» **Exercise brief**
Output the whole listing with nothing altered.

» **Records to use**
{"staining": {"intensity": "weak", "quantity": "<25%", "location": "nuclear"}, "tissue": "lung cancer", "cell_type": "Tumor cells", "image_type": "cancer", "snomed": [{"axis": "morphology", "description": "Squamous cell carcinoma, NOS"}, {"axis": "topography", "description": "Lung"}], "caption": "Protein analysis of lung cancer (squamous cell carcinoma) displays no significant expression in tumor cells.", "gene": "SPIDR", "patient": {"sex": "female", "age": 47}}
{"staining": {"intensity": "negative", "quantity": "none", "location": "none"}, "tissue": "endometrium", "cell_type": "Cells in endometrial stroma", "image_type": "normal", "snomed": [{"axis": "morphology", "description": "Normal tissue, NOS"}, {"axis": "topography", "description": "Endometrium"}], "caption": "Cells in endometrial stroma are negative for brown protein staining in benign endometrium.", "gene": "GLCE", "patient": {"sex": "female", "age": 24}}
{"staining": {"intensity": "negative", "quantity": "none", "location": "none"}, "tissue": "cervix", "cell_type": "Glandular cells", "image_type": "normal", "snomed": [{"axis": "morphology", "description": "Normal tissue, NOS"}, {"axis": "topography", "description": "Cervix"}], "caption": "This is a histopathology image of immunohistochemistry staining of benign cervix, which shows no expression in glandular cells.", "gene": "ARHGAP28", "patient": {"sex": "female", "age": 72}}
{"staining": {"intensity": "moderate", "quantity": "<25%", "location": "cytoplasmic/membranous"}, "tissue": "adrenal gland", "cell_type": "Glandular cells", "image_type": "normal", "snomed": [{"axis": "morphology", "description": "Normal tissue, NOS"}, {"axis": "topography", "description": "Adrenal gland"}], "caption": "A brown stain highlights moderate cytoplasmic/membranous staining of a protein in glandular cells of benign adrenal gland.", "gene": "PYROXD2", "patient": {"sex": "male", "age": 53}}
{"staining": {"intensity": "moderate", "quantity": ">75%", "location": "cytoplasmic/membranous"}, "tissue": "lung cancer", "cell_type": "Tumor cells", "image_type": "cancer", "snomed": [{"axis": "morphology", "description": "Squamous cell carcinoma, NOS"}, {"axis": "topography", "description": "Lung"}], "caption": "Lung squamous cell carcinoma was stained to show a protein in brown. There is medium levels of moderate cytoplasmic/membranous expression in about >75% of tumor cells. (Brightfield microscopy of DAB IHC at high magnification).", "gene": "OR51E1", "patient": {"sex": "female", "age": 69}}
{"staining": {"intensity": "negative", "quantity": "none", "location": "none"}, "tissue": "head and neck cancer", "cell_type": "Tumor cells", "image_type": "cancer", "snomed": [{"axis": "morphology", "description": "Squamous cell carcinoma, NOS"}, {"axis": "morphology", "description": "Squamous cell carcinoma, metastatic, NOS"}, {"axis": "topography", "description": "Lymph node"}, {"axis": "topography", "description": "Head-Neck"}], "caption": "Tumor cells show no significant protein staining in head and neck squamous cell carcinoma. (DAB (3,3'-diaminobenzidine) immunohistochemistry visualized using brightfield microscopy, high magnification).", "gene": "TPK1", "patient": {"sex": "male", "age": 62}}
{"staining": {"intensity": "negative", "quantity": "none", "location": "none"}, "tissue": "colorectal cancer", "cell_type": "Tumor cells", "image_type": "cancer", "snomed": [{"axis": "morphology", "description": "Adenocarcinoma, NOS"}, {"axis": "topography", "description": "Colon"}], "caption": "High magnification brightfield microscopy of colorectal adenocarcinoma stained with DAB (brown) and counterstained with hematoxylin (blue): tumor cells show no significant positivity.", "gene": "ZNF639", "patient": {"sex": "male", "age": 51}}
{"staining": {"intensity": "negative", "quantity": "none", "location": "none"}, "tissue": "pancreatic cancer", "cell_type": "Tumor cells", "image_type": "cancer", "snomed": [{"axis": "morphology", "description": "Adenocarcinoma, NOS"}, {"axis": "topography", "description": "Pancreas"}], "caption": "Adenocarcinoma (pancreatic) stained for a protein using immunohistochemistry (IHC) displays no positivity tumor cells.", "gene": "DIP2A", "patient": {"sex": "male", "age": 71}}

» **Response**
{"staining": {"intensity": "weak", "quantity": "<25%", "location": "nuclear"}, "tissue": "lung cancer", "cell_type": "Tumor cells", "image_type": "cancer", "snomed": [{"axis": "morphology", "description": "Squamous cell carcinoma, NOS"}, {"axis": "topography", "description": "Lung"}], "caption": "Protein analysis of lung cancer (squamous cell carcinoma) displays no significant expression in tumor cells.", "gene": "SPIDR", "patient": {"sex": "female", "age": 47}}
{"staining": {"intensity": "negative", "quantity": "none", "location": "none"}, "tissue": "endometrium", "cell_type": "Cells in endometrial stroma", "image_type": "normal", "snomed": [{"axis": "morphology", "description": "Normal tissue, NOS"}, {"axis": "topography", "description": "Endometrium"}], "caption": "Cells in endometrial stroma are negative for brown protein staining in benign endometrium.", "gene": "GLCE", "patient": {"sex": "female", "age": 24}}
{"staining": {"intensity": "negative", "quantity": "none", "location": "none"}, "tissue": "cervix", "cell_type": "Glandular cells", "image_type": "normal", "snomed": [{"axis": "morphology", "description": "Normal tissue, NOS"}, {"axis": "topography", "description": "Cervix"}], "caption": "This is a histopathology image of immunohistochemistry staining of benign cervix, which shows no expression in glandular cells.", "gene": "ARHGAP28", "patient": {"sex": "female", "age": 72}}
{"staining": {"intensity": "moderate", "quantity": "<25%", "location": "cytoplasmic/membranous"}, "tissue": "adrenal gland", "cell_type": "Glandular cells", "image_type": "normal", "snomed": [{"axis": "morphology", "description": "Normal tissue, NOS"}, {"axis": "topography", "description": "Adrenal gland"}], "caption": "A brown stain highlights moderate cytoplasmic/membranous staining of a protein in glandular cells of benign adrenal gland.", "gene": "PYROXD2", "patient": {"sex": "male", "age": 53}}
{"staining": {"intensity": "moderate", "quantity": ">75%", "location": "cytoplasmic/membranous"}, "tissue": "lung cancer", "cell_type": "Tumor cells", "image_type": "cancer", "snomed": [{"axis": "morphology", "description": "Squamous cell carcinoma, NOS"}, {"axis": "topography", "description": "Lung"}], "caption": "Lung squamous cell carcinoma was stained to show a protein in brown. There is medium levels of moderate cytoplasmic/membranous expression in about >75% of tumor cells. (Brightfield microscopy of DAB IHC at high magnification).", "gene": "OR51E1", "patient": {"sex": "female", "age": 69}}
{"staining": {"intensity": "negative", "quantity": "none", "location": "none"}, "tissue": "head and neck cancer", "cell_type": "Tumor cells", "image_type": "cancer", "snomed": [{"axis": "morphology", "description": "Squamous cell carcinoma, NOS"}, {"axis": "morphology", "description": "Squamous cell carcinoma, metastatic, NOS"}, {"axis": "topography", "description": "Lymph node"}, {"axis": "topography", "description": "Head-Neck"}], "caption": "Tumor cells show no significant protein staining in head and neck squamous cell carcinoma. (DAB (3,3'-diaminobenzidine) immunohistochemistry visualized using brightfield microscopy, high magnification).", "gene": "TPK1", "patient": {"sex": "male", "age": 62}}
{"staining": {"intensity": "negative", "quantity": "none", "location": "none"}, "tissue": "colorectal cancer", "cell_type": "Tumor cells", "image_type": "cancer", "snomed": [{"axis": "morphology", "description": "Adenocarcinoma, NOS"}, {"axis": "topography", "description": "Colon"}], "caption": "High magnification brightfield microscopy of colorectal adenocarcinoma stained with DAB (brown) and counterstained with hematoxylin (blue): tumor cells show no significant positivity.", "gene": "ZNF639", "patient": {"sex": "male", "age": 51}}
{"staining": {"intensity": "negative", "quantity": "none", "location": "none"}, "tissue": "pancreatic cancer", "cell_type": "Tumor cells", "image_type": "cancer", "snomed": [{"axis": "morphology", "description": "Adenocarcinoma, NOS"}, {"axis": "topography", "description": "Pancreas"}], "caption": "Adenocarcinoma (pancreatic) stained for a protein using immunohistochemistry (IHC) displays no positivity tumor cells.", "gene": "DIP2A", "patient": {"sex": "male", "age": 71}}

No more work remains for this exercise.